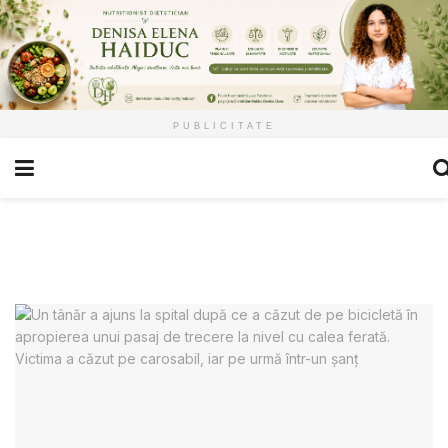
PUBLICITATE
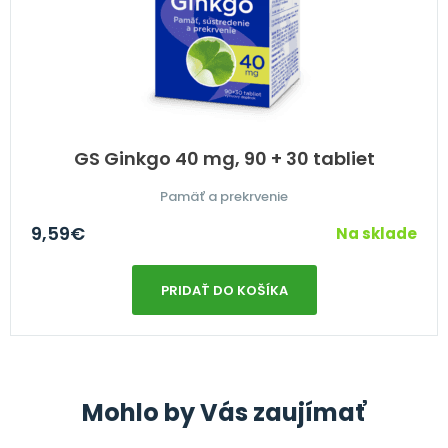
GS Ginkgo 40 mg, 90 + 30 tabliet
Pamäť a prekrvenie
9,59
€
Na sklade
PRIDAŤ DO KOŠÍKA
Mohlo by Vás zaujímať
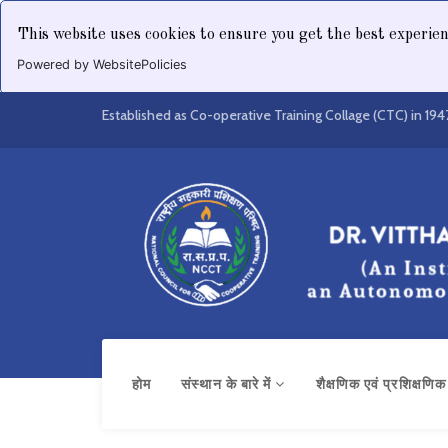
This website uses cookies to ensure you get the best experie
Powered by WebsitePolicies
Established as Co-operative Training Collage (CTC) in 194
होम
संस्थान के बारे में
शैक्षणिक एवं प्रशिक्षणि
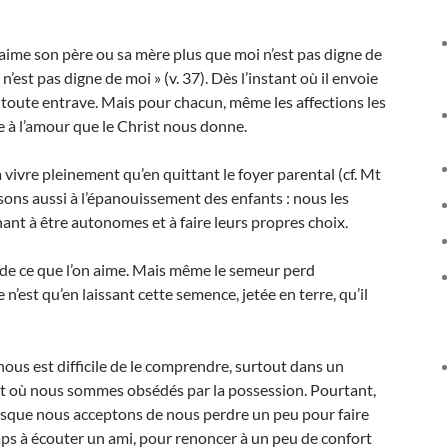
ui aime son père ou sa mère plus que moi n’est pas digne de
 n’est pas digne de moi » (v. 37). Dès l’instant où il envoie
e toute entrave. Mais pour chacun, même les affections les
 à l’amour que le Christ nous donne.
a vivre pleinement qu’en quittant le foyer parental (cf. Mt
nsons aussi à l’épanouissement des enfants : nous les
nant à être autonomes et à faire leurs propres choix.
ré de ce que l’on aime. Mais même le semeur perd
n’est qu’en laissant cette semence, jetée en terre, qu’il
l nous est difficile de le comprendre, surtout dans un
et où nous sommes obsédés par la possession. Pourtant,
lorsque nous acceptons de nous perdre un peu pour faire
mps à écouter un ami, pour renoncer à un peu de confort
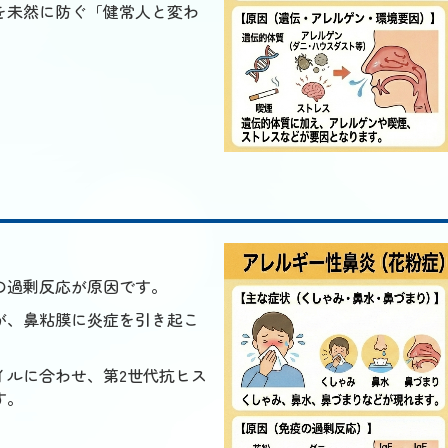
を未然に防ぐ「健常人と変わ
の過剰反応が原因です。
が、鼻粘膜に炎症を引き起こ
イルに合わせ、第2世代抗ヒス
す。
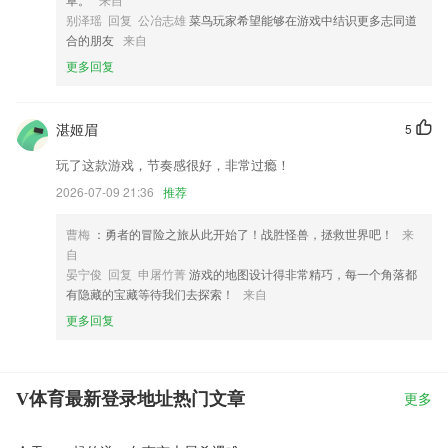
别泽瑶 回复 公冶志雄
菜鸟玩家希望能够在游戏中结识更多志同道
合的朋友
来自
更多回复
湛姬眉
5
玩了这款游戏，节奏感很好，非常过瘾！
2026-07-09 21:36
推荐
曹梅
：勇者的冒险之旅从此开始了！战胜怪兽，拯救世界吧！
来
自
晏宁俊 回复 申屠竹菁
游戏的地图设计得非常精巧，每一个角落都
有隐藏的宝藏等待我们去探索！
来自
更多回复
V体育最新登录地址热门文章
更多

Task to carry out: Scan the listing above and work out how many lines contain the string "même"; reply with only that number.

Answer space: 2